With each passing day, as the number of infections and deaths rise, the less likely that prospect becomes.

If no games are played until 2021, it becomes that much easier for the Red Sox to reverse course and re-hire Cora to manage the team when they next play meaningful games. He'll have served his suspension even if MLB doesn't play a single inning and be available to return.

Such a move might seem grossly unfair to Roenicke, who waited five long years for another chance to manage again in the big leagues, only to see something completely unforeseen cruelly snatch the opportunity away from him.

But this is a business, and the Red Sox now have a clear path to re-install Cora in the dugout.

They clearly were torn when they announced his termination in January. They stressed their respect and admiration for him, thanked him for his contributions and cited his accomplishments.

From a public relations standpoint, it had to be done. The Red Sox couldn't be the subject of an MLB investigation into sign-stealing with a manager who was revealed to have been directly involved with another team that had already been found guilty. Bad optics.

Now, however, it's easier to bring him back, say he's paid his debt to the game, and pretend that the entire calendar year of 2020 never happened.

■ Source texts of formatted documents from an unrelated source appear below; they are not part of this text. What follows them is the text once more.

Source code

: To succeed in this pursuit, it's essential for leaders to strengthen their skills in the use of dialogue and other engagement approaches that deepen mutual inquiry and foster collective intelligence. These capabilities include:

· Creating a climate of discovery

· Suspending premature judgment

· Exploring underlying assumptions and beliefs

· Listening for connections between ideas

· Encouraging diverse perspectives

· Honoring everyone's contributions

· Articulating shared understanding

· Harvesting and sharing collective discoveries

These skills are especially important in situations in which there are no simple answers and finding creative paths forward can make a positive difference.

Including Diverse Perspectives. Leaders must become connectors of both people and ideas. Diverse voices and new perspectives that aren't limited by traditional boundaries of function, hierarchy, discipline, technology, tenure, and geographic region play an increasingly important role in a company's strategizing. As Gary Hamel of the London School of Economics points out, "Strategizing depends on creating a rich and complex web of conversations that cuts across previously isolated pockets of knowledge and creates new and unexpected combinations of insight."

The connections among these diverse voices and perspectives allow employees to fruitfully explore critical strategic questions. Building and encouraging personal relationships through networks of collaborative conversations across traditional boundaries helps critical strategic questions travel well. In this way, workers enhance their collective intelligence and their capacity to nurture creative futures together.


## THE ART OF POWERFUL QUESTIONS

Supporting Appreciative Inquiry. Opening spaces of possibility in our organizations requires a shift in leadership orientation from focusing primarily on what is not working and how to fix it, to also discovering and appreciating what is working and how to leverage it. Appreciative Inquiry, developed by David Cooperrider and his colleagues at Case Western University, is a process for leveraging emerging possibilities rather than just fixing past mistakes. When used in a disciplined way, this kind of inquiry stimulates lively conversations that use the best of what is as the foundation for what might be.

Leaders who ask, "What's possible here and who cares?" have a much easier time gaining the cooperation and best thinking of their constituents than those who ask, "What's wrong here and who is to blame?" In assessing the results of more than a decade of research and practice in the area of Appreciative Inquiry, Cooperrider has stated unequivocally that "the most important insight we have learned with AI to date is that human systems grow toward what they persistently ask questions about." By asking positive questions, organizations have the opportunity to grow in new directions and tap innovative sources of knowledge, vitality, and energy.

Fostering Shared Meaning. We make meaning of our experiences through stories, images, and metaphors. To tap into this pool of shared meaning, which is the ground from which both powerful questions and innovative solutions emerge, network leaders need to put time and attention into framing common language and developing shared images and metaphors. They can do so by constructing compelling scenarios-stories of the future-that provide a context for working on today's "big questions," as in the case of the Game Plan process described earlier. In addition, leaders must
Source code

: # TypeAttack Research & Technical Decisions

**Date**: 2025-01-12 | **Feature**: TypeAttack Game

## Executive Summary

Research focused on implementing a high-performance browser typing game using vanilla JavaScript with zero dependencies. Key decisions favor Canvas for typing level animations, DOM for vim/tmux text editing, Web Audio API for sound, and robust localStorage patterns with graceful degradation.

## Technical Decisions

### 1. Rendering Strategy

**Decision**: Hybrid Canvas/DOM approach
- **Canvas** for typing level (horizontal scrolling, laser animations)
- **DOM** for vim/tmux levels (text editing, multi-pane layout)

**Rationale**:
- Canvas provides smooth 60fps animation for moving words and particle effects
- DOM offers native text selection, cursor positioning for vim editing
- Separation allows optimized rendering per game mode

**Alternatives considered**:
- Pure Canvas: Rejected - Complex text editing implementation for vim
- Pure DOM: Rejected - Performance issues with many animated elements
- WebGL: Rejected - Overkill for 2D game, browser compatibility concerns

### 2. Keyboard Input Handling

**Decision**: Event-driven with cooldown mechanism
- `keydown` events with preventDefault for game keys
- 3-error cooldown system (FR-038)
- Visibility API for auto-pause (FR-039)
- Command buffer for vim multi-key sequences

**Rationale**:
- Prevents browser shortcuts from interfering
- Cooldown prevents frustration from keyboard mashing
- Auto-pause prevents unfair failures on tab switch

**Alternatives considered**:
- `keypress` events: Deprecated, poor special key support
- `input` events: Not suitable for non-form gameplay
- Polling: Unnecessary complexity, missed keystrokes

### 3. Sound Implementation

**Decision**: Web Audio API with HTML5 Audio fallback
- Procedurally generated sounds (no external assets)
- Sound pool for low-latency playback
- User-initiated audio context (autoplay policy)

In this scenario, Roenicke becomes Rick Renteria -- the baseball lifer who was pushed aside by the Chicago Cubs after one year as manager in 2014 once Joe Maddon became a surprise free agent. It's not personal -- it's business.

The same fate could now befall Roenicke, a good man who gets sacrificed at the altar of unintended circumstances.

Stranger things have happened. And suddenly, this doesn't seem so far-fetched after all.